[What you will do] Filter the records below to the lines that contain the string "allowEdgeOverflow". Copy each of those lines.

(Stored items)
************
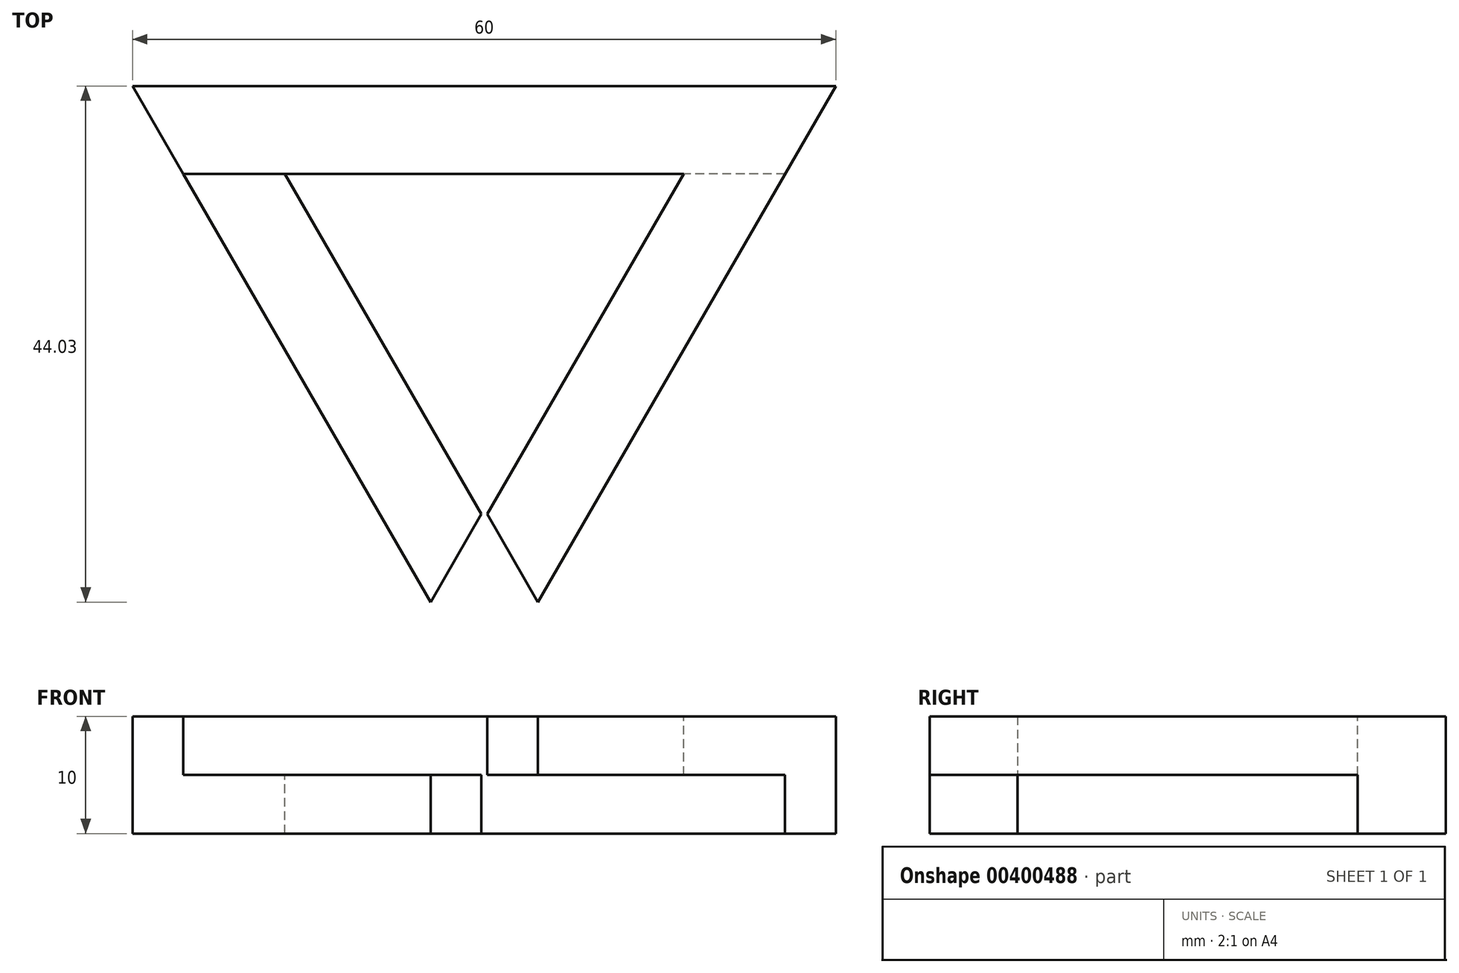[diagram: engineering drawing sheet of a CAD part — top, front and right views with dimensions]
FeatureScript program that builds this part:
annotation { "Feature Type Name" : "Feature", "Feature Type Description" : "" }
export const myFeature = defineFeature(function(context is Context, id is Id, definition is map)
    precondition{}
    {
        {
            var Q0;
            Q0=qCreatedBy(makeId("Top.planeOp"),FACE);
            var sketch = newSketch(context, id + "F0", { "sketchPlane" : qUnion([Q0])});
            skCircle(sketch, "E0.cCircle", {"center": v(0, 0) * mm, "radius": 17.32 * mm, "construction": true});
            skLineSegment(sketch, "E0.0", {"start": v(-30, 17.32) * mm, "end": v(30, 17.32) * mm});
            skLineSegment(sketch, "E0.1", {"start": v(30, 17.32) * mm, "end": v(0, -34.64) * mm});
            skLineSegment(sketch, "E0.2", {"start": v(0, -34.64) * mm, "end": v(-30, 17.32) * mm});
            skPoint(sketch, "E0.0.midPoint", {"position": v(0, 17.32) * mm});
            skSolve(sketch);
        }
        {
            var Q0;
            Q0 = qSketchRegion(id + "F0", true);
            extrude(context, id + "F1", {"entities" : qUnion([Q0]), "depth" : 10 * mm});
        }
        {
            var Q0;
            Q0=makeQuery(id+"F1.opExtrude","CAP_FACE",FACE,{"disambiguationData":[OSD([sQuery(id+"F0.wireOp",EDGE,"E0.0"),sQuery(id+"F0.wireOp",EDGE,"E0.1"),sQuery(id+"F0.wireOp",EDGE,"E0.2")])],"isStart":false});
            var sketch = newSketch(context, id + "F2", { "sketchPlane" : qUnion([Q0])});
            skCircle(sketch, "E1.cCircle", {"center": v(0, 0) * mm, "radius": 9.82 * mm, "construction": true});
            skLineSegment(sketch, "E1.0", {"start": v(-17, 9.82) * mm, "end": v(17, 9.82) * mm});
            skLineSegment(sketch, "E1.1", {"start": v(17, 9.82) * mm, "end": v(0, -19.64) * mm});
            skLineSegment(sketch, "E1.2", {"start": v(0, -19.64) * mm, "end": v(-17, 9.82) * mm});
            skPoint(sketch, "E1.0.midPoint", {"position": v(0, 9.82) * mm});
            skSolve(sketch);
        }
        {
            var Q0;
            Q0 = qSketchRegion(id + "F2", true);
            extrude(context, id + "F3", {"entities" : qUnion([Q0]), "operationType" : NewBodyOperationType.REMOVE, "endBound" : BoundingType.THROUGH_ALL, "oppositeDirection" : true, "depth" : 25 * mm});
        }
        {
            var Q0;
            Q0=makeQuery(id+"F1.opExtrude","CAP_FACE",FACE,{"disambiguationData":[OSD([sQuery(id+"F0.wireOp",EDGE,"E0.0"),sQuery(id+"F0.wireOp",EDGE,"E0.1"),sQuery(id+"F0.wireOp",EDGE,"E0.2")])],"isStart":true});
            var sketch = newSketch(context, id + "F4", { "sketchPlane" : qUnion([Q0])});
            skLineSegment(sketch, "E2", {"start": v(0, 19.64) * mm, "end": v(0, 34.64) * mm});
            skLineSegment(sketch, "E3", {"start": v(0, 34.64) * mm, "end": v(25.67, -9.82) * mm});
            skLineSegment(sketch, "E4", {"start": v(25.67, -9.82) * mm, "end": v(17, -9.82) * mm});
            skLineSegment(sketch, "E5", {"start": v(17, -9.82) * mm, "end": v(0, 19.64) * mm});
            skLineSegment(sketch, "E6", {"start": v(-25.67, -9.82) * mm, "end": v(-17, -9.82) * mm});
            skLineSegment(sketch, "E7", {"start": v(-17, -9.82) * mm, "end": v(0, 19.64) * mm});
            skSolve(sketch);
        }
        {
            var Q0;
            Q0=makeQuery(id+"F1.opExtrude","CAP_FACE",FACE,{"disambiguationData":[OSD([sQuery(id+"F0.wireOp",EDGE,"E0.0"),sQuery(id+"F0.wireOp",EDGE,"E0.1"),sQuery(id+"F0.wireOp",EDGE,"E0.2")])],"isStart":false});
            var sketch = newSketch(context, id + "F5", { "sketchPlane" : qUnion([Q0])});
            skLineSegment(sketch, "E8", {"start": v(0, -19.64) * mm, "end": v(0, -34.64) * mm});
            skLineSegment(sketch, "E9", {"start": v(0, -34.64) * mm, "end": v(-25.67, 9.82) * mm});
            skLineSegment(sketch, "E10", {"start": v(-25.67, 9.82) * mm, "end": v(-17, 9.82) * mm});
            skLineSegment(sketch, "E11", {"start": v(-17, 9.82) * mm, "end": v(0, -19.64) * mm});
            skSolve(sketch);
        }
        {
            var Q0;
            Q0=makeQuery(id+"F1.opExtrude","CAP_FACE",FACE,{"disambiguationData":[OSD([sQuery(id+"F0.wireOp",EDGE,"E0.0"),sQuery(id+"F0.wireOp",EDGE,"E0.1"),sQuery(id+"F0.wireOp",EDGE,"E0.2")])],"isStart":true});
            var sketch = newSketch(context, id + "F6", { "sketchPlane" : qUnion([Q0])});
            skLineSegment(sketch, "E12", {"start": v(0, 34.64) * mm, "end": v(0, 19.64) * mm});
            skPoint(sketch, "E13.endSnap0", {"position": v(0, 27.14) * mm});
            skLineSegment(sketch, "E14", {"start": v(4.33, 27.14) * mm, "end": v(0, 34.64) * mm});
            skLineSegment(sketch, "E15", {"start": v(0, 34.64) * mm, "end": v(-4.33, 27.14) * mm});
            skLineSegment(sketch, "E16", {"start": v(0, 19.64) * mm, "end": v(-0.25, 19.2) * mm});
            skLineSegment(sketch, "E17", {"start": v(-0.25, 19.2) * mm, "end": v(0.25, 19.2) * mm});
            skLineSegment(sketch, "E18", {"start": v(0.25, 19.2) * mm, "end": v(0, 19.64) * mm});
            skLineSegment(sketch, "E19", {"start": v(0.25, 19.2) * mm, "end": v(4.58, 26.7) * mm});
            skLineSegment(sketch, "E20", {"start": v(4.58, 26.7) * mm, "end": v(4.33, 27.14) * mm});
            skLineSegment(sketch, "E21", {"start": v(-0.25, 19.2) * mm, "end": v(-4.58, 26.7) * mm});
            skLineSegment(sketch, "E22", {"start": v(-4.58, 26.7) * mm, "end": v(-4.33, 27.14) * mm});
            skSolve(sketch);
        }
        {
            var Q0;
            Q0 = qSketchRegion(id + "F6", true);
            extrude(context, id + "F7", {"entities" : qUnion([Q0]), "operationType" : NewBodyOperationType.REMOVE, "endBound" : BoundingType.THROUGH_ALL, "oppositeDirection" : true, "depth" : 25 * mm});
        }
        {
            var Q0;
            Q0 = qSketchRegion(id + "F6", true);
            extrude(context, id + "F8", {"entities" : qUnion([Q0]), "operationType" : NewBodyOperationType.REMOVE, "endBound" : BoundingType.THROUGH_ALL, "oppositeDirection" : true, "depth" : 25 * mm});
        }
        {
            var Q0;
            Q0 = qSketchRegion(id + "F5", true);
            extrude(context, id + "F9", {"entities" : qUnion([Q0]), "operationType" : NewBodyOperationType.REMOVE, "oppositeDirection" : true, "depth" : 5 * mm});
        }
        {
            var Q0;
            Q0 = qSketchRegion(id + "F4", true);
            extrude(context, id + "F10", {"entities" : qUnion([Q0]), "operationType" : NewBodyOperationType.REMOVE, "oppositeDirection" : true, "depth" : 5 * mm});
        }
    });
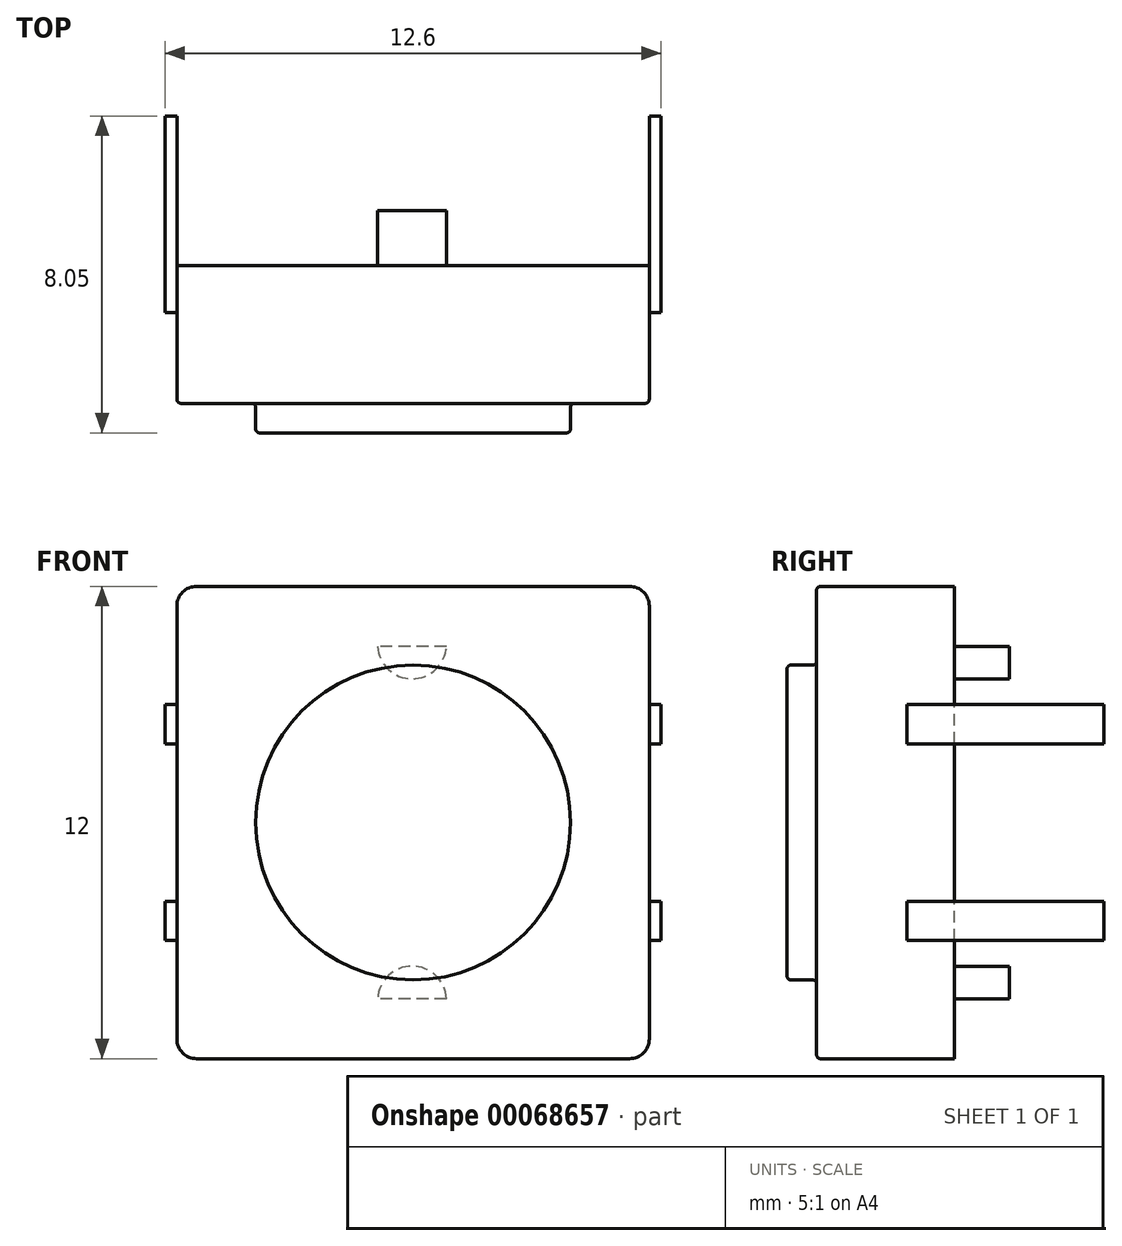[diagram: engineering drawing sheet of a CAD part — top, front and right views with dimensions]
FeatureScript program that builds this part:
annotation { "Feature Type Name" : "Feature", "Feature Type Description" : "" }
export const myFeature = defineFeature(function(context is Context, id is Id, definition is map)
    precondition{}
    {
        {
            var Q0;
            Q0=qCreatedBy(makeId("Front.planeOp"),FACE);
            var sketch = newSketch(context, id + "F0", { "sketchPlane" : qUnion([Q0])});
            skLineSegment(sketch, "E0.rect.bottom", {"start": v(6, -6) * mm, "end": v(-6, -6) * mm});
            skLineSegment(sketch, "E0.rect.top", {"start": v(6, 6) * mm, "end": v(-6, 6) * mm});
            skLineSegment(sketch, "E0.rect.left", {"start": v(6, -6) * mm, "end": v(6, 6) * mm});
            skLineSegment(sketch, "E0.rect.right", {"start": v(-6, -6) * mm, "end": v(-6, 6) * mm});
            skPoint(sketch, "E0.rect.middle", {"position": v(0, 0) * mm});
            skSolve(sketch);
        }
        {
            var Q0;
            Q0=makeQuery(id+"F0.imprint","IMPRINT",FACE,{"disambiguationData":[TD([[makeQuery(id+"F0.imprint","IMPRINT",EDGE,{"derivedFrom":sQuery(id+"F0.wireOp",EDGE,"E0.rect.bottom")}),-1.0]])]});
            extrude(context, id + "F1", {"entities" : qUnion([Q0]), "depth" : 3.5 * mm});
        }
        {
            var Q0;
            Q0=makeQuery(id+"F1.opExtrude","SWEPT_EDGE",EDGE,{"disambiguationData":[OSD([sQuery(id+"F0.wireOp",EDGE,"E0.rect.top"),sQuery(id+"F0.wireOp",EDGE,"E0.rect.left")])]});
            var Q1;
            Q1=makeQuery(id+"F1.opExtrude","SWEPT_EDGE",EDGE,{"disambiguationData":[OSD([sQuery(id+"F0.wireOp",EDGE,"E0.rect.bottom"),sQuery(id+"F0.wireOp",EDGE,"E0.rect.left")])]});
            var Q2;
            Q2=makeQuery(id+"F1.opExtrude","SWEPT_EDGE",EDGE,{"disambiguationData":[OSD([sQuery(id+"F0.wireOp",EDGE,"E0.rect.bottom"),sQuery(id+"F0.wireOp",EDGE,"E0.rect.right")])]});
            var Q3;
            Q3=makeQuery(id+"F1.opExtrude","SWEPT_EDGE",EDGE,{"disambiguationData":[OSD([sQuery(id+"F0.wireOp",EDGE,"E0.rect.top"),sQuery(id+"F0.wireOp",EDGE,"E0.rect.right")])]});
            fillet(context, id + "F2", {"entities" : qUnion([Q0, Q1, Q2, Q3]), "radius" : .5 * mm, "tangentPropagation" : true, "allowEdgeOverflow" : false});
        }
        {
            var Q0;
            Q0=makeQuery(id+"F1.opExtrude","CAP_FACE",FACE,{"disambiguationData":[OSD([sQuery(id+"F0.wireOp",EDGE,"E0.rect.bottom"),sQuery(id+"F0.wireOp",EDGE,"E0.rect.top"),sQuery(id+"F0.wireOp",EDGE,"E0.rect.left"),sQuery(id+"F0.wireOp",EDGE,"E0.rect.right")])],"isStart":false});
            var sketch = newSketch(context, id + "F3", { "sketchPlane" : qUnion([Q0])});
            skCircle(sketch, "E1", {"center": v(0, 0) * mm, "radius": 4 * mm});
            skSolve(sketch);
        }
        {
            var Q0;
            Q0=makeQuery(id+"F3.imprint","IMPRINT",FACE,{"disambiguationData":[TD([[makeQuery(id+"F3.imprint","IMPRINT",EDGE,{"derivedFrom":sQuery(id+"F3.wireOp",EDGE,"E1")}),1.0]])]});
            extrude(context, id + "F4", {"entities" : qUnion([Q0]), "operationType" : NewBodyOperationType.ADD, "depth" : .75 * mm});
        }
        {
            var Q0;
            Q0=makeQuery(id+"F4.opExtrude","CAP_EDGE",EDGE,{"disambiguationData":[OSD([sQuery(id+"F3.wireOp",EDGE,"E1")])],"isStart":false});
            fillet(context, id + "F5", {"entities" : qUnion([Q0]), "radius" : .1 * mm, "tangentPropagation" : true, "allowEdgeOverflow" : false});
        }
        {
            var Q0;
            Q0=makeQuery(id+"F1.opExtrude","CAP_FACE",FACE,{"disambiguationData":[OSD([sQuery(id+"F0.wireOp",EDGE,"E0.rect.bottom"),sQuery(id+"F0.wireOp",EDGE,"E0.rect.top"),sQuery(id+"F0.wireOp",EDGE,"E0.rect.left"),sQuery(id+"F0.wireOp",EDGE,"E0.rect.right")])],"isStart":false});
            fillet(context, id + "F6", {"entities" : qUnion([Q0]), "radius" : .1 * mm, "tangentPropagation" : true, "allowEdgeOverflow" : false});
        }
        {
            var Q0;
            Q0=makeQuery(id+"F1.opExtrude","SWEPT_FACE",FACE,{"disambiguationData":[OSD([sQuery(id+"F0.wireOp",EDGE,"E0.rect.right")])]});
            var sketch = newSketch(context, id + "F7", { "sketchPlane" : qUnion([Q0])});
            skPoint(sketch, "E2", {"position": v(0, -2) * mm});
            skLineSegment(sketch, "E3", {"start": v(0, -2) * mm, "end": v(3.4, -2) * mm, "construction": true});
            skPoint(sketch, "E4", {"position": v(1.2, -2) * mm});
            skLineSegment(sketch, "E5.bottom", {"start": v(1.2, -2) * mm, "end": v(-3.8, -2) * mm});
            skLineSegment(sketch, "E5.top", {"start": v(1.2, -3) * mm, "end": v(-3.8, -3) * mm});
            skLineSegment(sketch, "E5.left", {"start": v(1.2, -2) * mm, "end": v(1.2, -3) * mm});
            skLineSegment(sketch, "E5.right", {"start": v(-3.8, -2) * mm, "end": v(-3.8, -3) * mm});
            skLineSegment(sketch, "E6", {"start": v(1.2, -2) * mm, "end": v(1.2, 3.38) * mm, "construction": true});
            skPoint(sketch, "E7", {"position": v(1.2, 2) * mm});
            skLineSegment(sketch, "E8.bottom", {"start": v(1.2, 2) * mm, "end": v(-3.8, 2) * mm});
            skLineSegment(sketch, "E8.top", {"start": v(1.2, 3) * mm, "end": v(-3.8, 3) * mm});
            skLineSegment(sketch, "E8.left", {"start": v(1.2, 2) * mm, "end": v(1.2, 3) * mm});
            skLineSegment(sketch, "E8.right", {"start": v(-3.8, 2) * mm, "end": v(-3.8, 3) * mm});
            skSolve(sketch);
        }
        {
            var Q0;
            {var subQ0=sQuery(id+"F7.wireOp",EDGE,"E8.right");Q0=makeQuery(id+"F7.imprint","IMPRINT",FACE,{"disambiguationData":[TD([[makeQuery(id+"F7.imprint","IMPRINT",EDGE,{"derivedFrom":subQ0}),-1.0]])]});}
            var Q1;
            {var subQ0=sQuery(id+"F7.wireOp",EDGE,"E8.left");Q1=makeQuery(id+"F7.imprint","IMPRINT",FACE,{"disambiguationData":[TD([[makeQuery(id+"F7.imprint","IMPRINT",EDGE,{"derivedFrom":subQ0}),1.0]])]});}
            var Q2;
            {var subQ0=sQuery(id+"F7.wireOp",EDGE,"E5.left");Q2=makeQuery(id+"F7.imprint","IMPRINT",FACE,{"disambiguationData":[TD([[makeQuery(id+"F7.imprint","IMPRINT",EDGE,{"derivedFrom":subQ0}),-1.0]])]});}
            var Q3;
            {var subQ0=sQuery(id+"F7.wireOp",EDGE,"E5.right");Q3=makeQuery(id+"F7.imprint","IMPRINT",FACE,{"disambiguationData":[TD([[makeQuery(id+"F7.imprint","IMPRINT",EDGE,{"derivedFrom":subQ0}),1.0]])]});}
            extrude(context, id + "F8", {"entities" : qUnion([Q0, Q1, Q2, Q3]), "operationType" : NewBodyOperationType.ADD, "depth" : .3 * mm});
        }
        {
            var Q0;
            Q0=makeQuery(id+"F1.opExtrude","SWEPT_FACE",FACE,{"disambiguationData":[OSD([sQuery(id+"F0.wireOp",EDGE,"E0.rect.left")])]});
            var sketch = newSketch(context, id + "F9", { "sketchPlane" : qUnion([Q0])});
            skPoint(sketch, "E9", {"position": v(-1.2, -2) * mm});
            skPoint(sketch, "E10", {"position": v(-1.2, 2) * mm});
            skLineSegment(sketch, "E11.bottom", {"start": v(-1.2, 2) * mm, "end": v(3.8, 2) * mm});
            skLineSegment(sketch, "E11.top", {"start": v(-1.2, 3) * mm, "end": v(3.8, 3) * mm});
            skLineSegment(sketch, "E11.left", {"start": v(-1.2, 2) * mm, "end": v(-1.2, 3) * mm});
            skLineSegment(sketch, "E11.right", {"start": v(3.8, 2) * mm, "end": v(3.8, 3) * mm});
            skLineSegment(sketch, "E12.bottom", {"start": v(-1.2, -2) * mm, "end": v(3.8, -2) * mm});
            skLineSegment(sketch, "E12.top", {"start": v(-1.2, -3) * mm, "end": v(3.8, -3) * mm});
            skLineSegment(sketch, "E12.left", {"start": v(-1.2, -2) * mm, "end": v(-1.2, -3) * mm});
            skLineSegment(sketch, "E12.right", {"start": v(3.8, -2) * mm, "end": v(3.8, -3) * mm});
            skSolve(sketch);
        }
        {
            var Q0;
            {var subQ0=sQuery(id+"F9.wireOp",EDGE,"E11.left");Q0=makeQuery(id+"F9.imprint","IMPRINT",FACE,{"disambiguationData":[TD([[makeQuery(id+"F9.imprint","IMPRINT",EDGE,{"derivedFrom":subQ0}),-1.0]])]});}
            var Q1;
            {var subQ0=sQuery(id+"F9.wireOp",EDGE,"E11.right");Q1=makeQuery(id+"F9.imprint","IMPRINT",FACE,{"disambiguationData":[TD([[makeQuery(id+"F9.imprint","IMPRINT",EDGE,{"derivedFrom":subQ0}),1.0]])]});}
            var Q2;
            {var subQ0=sQuery(id+"F9.wireOp",EDGE,"E12.left");Q2=makeQuery(id+"F9.imprint","IMPRINT",FACE,{"disambiguationData":[TD([[makeQuery(id+"F9.imprint","IMPRINT",EDGE,{"derivedFrom":subQ0}),1.0]])]});}
            var Q3;
            {var subQ0=sQuery(id+"F9.wireOp",EDGE,"E12.right");Q3=makeQuery(id+"F9.imprint","IMPRINT",FACE,{"disambiguationData":[TD([[makeQuery(id+"F9.imprint","IMPRINT",EDGE,{"derivedFrom":subQ0}),-1.0]])]});}
            extrude(context, id + "F10", {"entities" : qUnion([Q0, Q1, Q2, Q3]), "operationType" : NewBodyOperationType.ADD, "depth" : .3 * mm});
        }
        {
            var Q0;
            Q0=makeQuery(id+"F1.opExtrude","CAP_FACE",FACE,{"disambiguationData":[OSD([sQuery(id+"F0.wireOp",EDGE,"E0.rect.bottom"),sQuery(id+"F0.wireOp",EDGE,"E0.rect.top"),sQuery(id+"F0.wireOp",EDGE,"E0.rect.left"),sQuery(id+"F0.wireOp",EDGE,"E0.rect.right")])],"isStart":true});
            var sketch = newSketch(context, id + "F11", { "sketchPlane" : qUnion([Q0])});
            skPoint(sketch, "E13", {"position": v(-0.85, 4.47) * mm});
            skPoint(sketch, "E14", {"position": v(0.9, 4.47) * mm});
            skPoint(sketch, "E15", {"position": v(0, 3.65) * mm});
            skLineSegment(sketch, "E16", {"start": v(-0.85, 4.47) * mm, "end": v(0.9, 4.47) * mm});
            skArc(sketch, "E17", {"start": v(-0.85, 4.47) * mm, "mid": v(0.02, 3.65) * mm, "end": v(0.9, 4.47) * mm});
            skPoint(sketch, "E18", {"position": v(0, -3.65) * mm});
            skPoint(sketch, "E19", {"position": v(-0.85, -4.47) * mm});
            skPoint(sketch, "E20", {"position": v(0.9, -4.47) * mm});
            skArc(sketch, "E21", {"start": v(0.9, -4.47) * mm, "mid": v(0.02, -3.65) * mm, "end": v(-0.85, -4.47) * mm});
            skLineSegment(sketch, "E22", {"start": v(-0.85, -4.47) * mm, "end": v(0.9, -4.47) * mm});
            skSolve(sketch);
        }
        {
            var Q0;
            Q0=makeQuery(id+"F11.imprint","IMPRINT",FACE,{"disambiguationData":[TD([[makeQuery(id+"F11.imprint","IMPRINT",EDGE,{"derivedFrom":sQuery(id+"F11.wireOp",EDGE,"E16")}),-1.0]])]});
            var Q1;
            Q1=makeQuery(id+"F11.imprint","IMPRINT",FACE,{"disambiguationData":[TD([[makeQuery(id+"F11.imprint","IMPRINT",EDGE,{"derivedFrom":sQuery(id+"F11.wireOp",EDGE,"E21")}),1.0]])]});
            extrude(context, id + "F12", {"entities" : qUnion([Q0, Q1]), "operationType" : NewBodyOperationType.ADD, "depth" : 1.4 * mm});
        }
    });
************
[Answer below]
            fillet(context, id + "F2", {"entities" : qUnion([Q0, Q1, Q2, Q3]), "radius" : .5 * mm, "tangentPropagation" : true, "allowEdgeOverflow" : false});
            fillet(context, id + "F5", {"entities" : qUnion([Q0]), "radius" : .1 * mm, "tangentPropagation" : true, "allowEdgeOverflow" : false});
            fillet(context, id + "F6", {"entities" : qUnion([Q0]), "radius" : .1 * mm, "tangentPropagation" : true, "allowEdgeOverflow" : false});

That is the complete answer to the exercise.